The National Association of Medical Education Companies held a really interesting session after hours on Thursday on a SWOT (strengths, weaknesses, opportunities, and threats) analysis they had conducted via the CME LinkedIn group.
While many strengths were outlined, I thought they all boiled down to this at the core: CME itself is becoming more effective by being designed based on knowledge/care gaps in mind, including multiple touch points, using multimedia formats to engage physicians, using social media to disseminate information, and measuring outcomes to determine what's working, what isn't, and what further education is needed.
An interesting strength someone in the audience chimed in with was that CME providers also are a strong economic force, "we provide employment," he pointed out. In terms of MEC-specific strengths, people pointed out that they're innovative and nimble in responding to changes, and "we're held to a higher standard already." As another person pointed out, "We're the only group that actually chooses to do this," which I thought was an interesting thing to say!
While there were a few weaknesses as well, again they boiled down to the fact that the CMI enterprise isn't telling its own story very well, from the bias safeguards around commercial support, to why and how it's different from promotion, to articulating a universal definition of what the different outcome levels mean.
Key quote: "We continue to let others define who we are as an industry. We should not be apologists for the good work we do."
The opportunities are, as the presenter said, "hiding in plain sight," including some that may spring from healthcare reform, the growing role of social media in healthcare, and the wealth of data the CME enterprise is generating (if providers can stop protecting data from "competitors" and share the wealth with each other, that is.)
Similar to weaknesses, most of the threats people talked about stem from a lack of communication: confusion in the media, and among healthcare providers, on the difference between certified CME and promotion, for example.

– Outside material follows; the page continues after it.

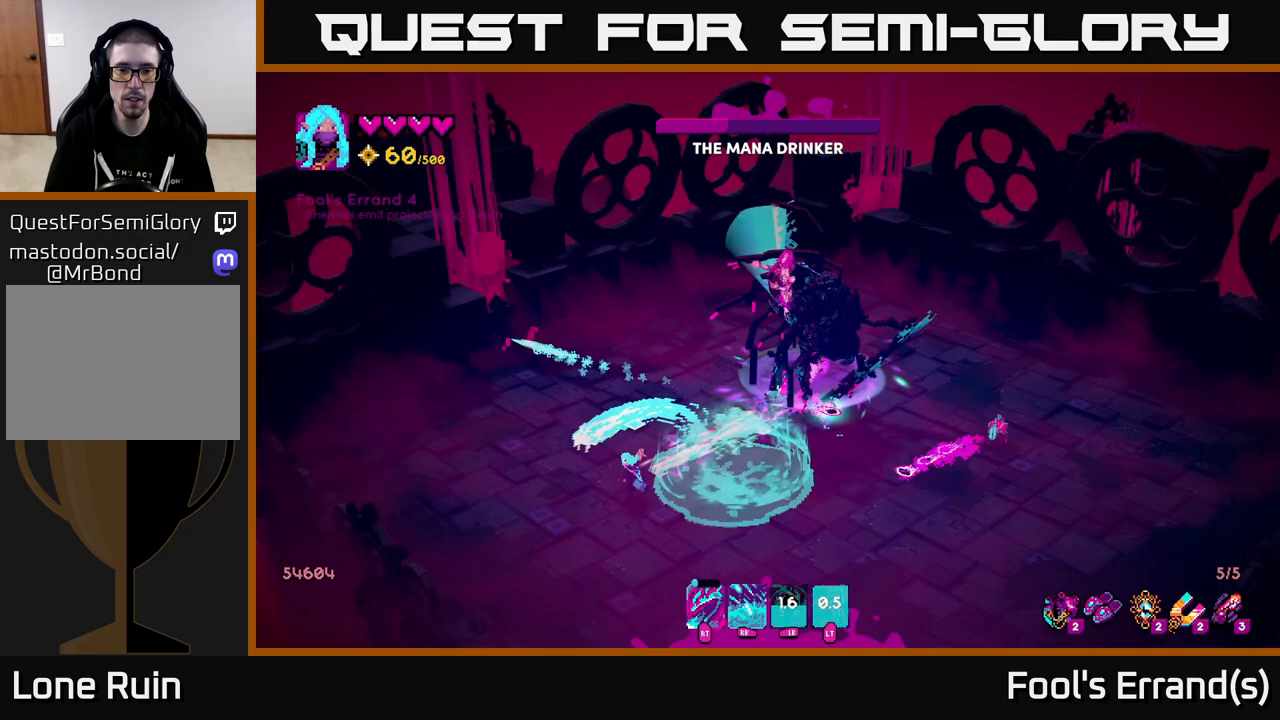
{"buttons": [], "left_stick": "up", "right_stick": "center", "events": [[67, "R2", "up"], [83, "right_stick", "up-right"], [117, "left_stick", "up-left"], [150, "R2", "down"], [217, "R2", "up"], [217, "left_stick", "up"], [333, "right_stick", "center"]]}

There was a lot of great discussion, and the energy in the room was high. But, as session leader Jan Perez said, it's easy to just let the idea of advocating for CME drop once everyone gets back to their daily grind. We talked about contacting our local congressmen/women, writing letters to the paper when articles are published that bash CME, submitting papers outlining good CME cases to non-CME association and disease-state publications.
What else can CME stakeholders do to set the record straight?